Se convirtió en Katya la abastecedora. Los lunes había una posibilidad de obtener pollos y verduras frescas traídas privadamente del campo durante el fin de semana. Su amiga Tanya tenía un primo que actuaba informalmente como tratante para los pequeños granjeros. Telefonear a Tanya.

Pensando en esto, pensó también en las entradas para el concierto. Había tomado su decisión. En cuanto llegase a la oficina recogería las dos entradas para el concierto de la Filarmónica que el editor Barzin le había prometido como reparación por sus insinuaciones con ella bajo el efecto de la bebida en la fiesta del Uno de Mayo. Ella ni se había dado cuenta siquiera de sus insinuaciones, pero Barzin se estaba torturando por algo, ¿y quién era ella para interponerse en su sentimiento de culpabilidad…, especialmente si adoptaba la forma de entradas para el concierto?

A la hora de comer, después de la compra, negociaría las entradas con el portero Morozov, que le había prometido veinticuatro pastillas de jabón de importación envueltas en papel decorativo. Con el jabón, compraría la pieza de tela de pura lana que el gerente de la tienda de ropas tenía guardada en el almacén para ella. Katya se negaba resueltamente a preguntarse por qué. Aquella tarde, después de la recepción húngara entregaría la tela a Olga Stanislavsky, quien, a cambio de favores a concretar, confeccionaría dos camisas de cowboy en la máquina de coser fabricada en Alemania Oriental que recientemente había cambiado por su vieja «Singer» familiar, eran una para cada gemelo por su cumpleaños. Y tal vez sobrara tela suficiente para conseguirles a los dos una revisión privada del dentista.

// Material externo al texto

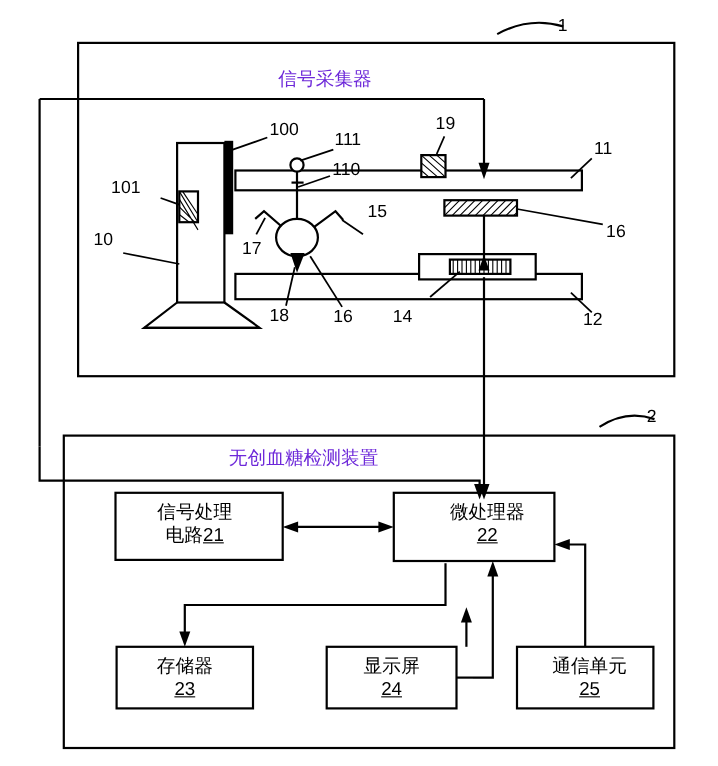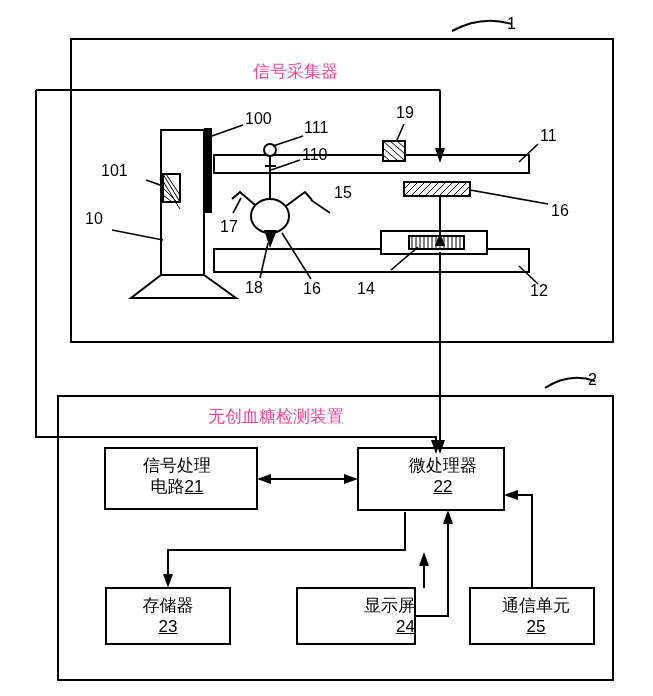--- a/index.html
+++ b/index.html
@@ -42,7 +42,7 @@
     font-family: Liberation Serif, serif;
     font-size: 17px;
     white-space: nowrap;
-    color: #ec4899;
+    color: #6d28d9;
   }
   .boxtext {
     position: absolute;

Así que adiós concierto. Estaba decidido.

El teléfono se hallaba en el cuarto de estar, donde dormía su tío Matvey, y era un precioso modelo polaco de color rojo. Volodya lo había sacado clandestinamente de su fábrica y había tenido la atención de no llevárselo consigo cuando hizo su salida final. Pasando de puntillas ante el dormido Matvey —y dirigiéndole una mirada cariñosa, pues Matvey había sido el hermano favorito de su padre—, llevó el teléfono por el pasillo estirando de su largo cordón extensible, lo puso sobre la cama y empezó a marcar antes de haber decidido con quién hablar primero.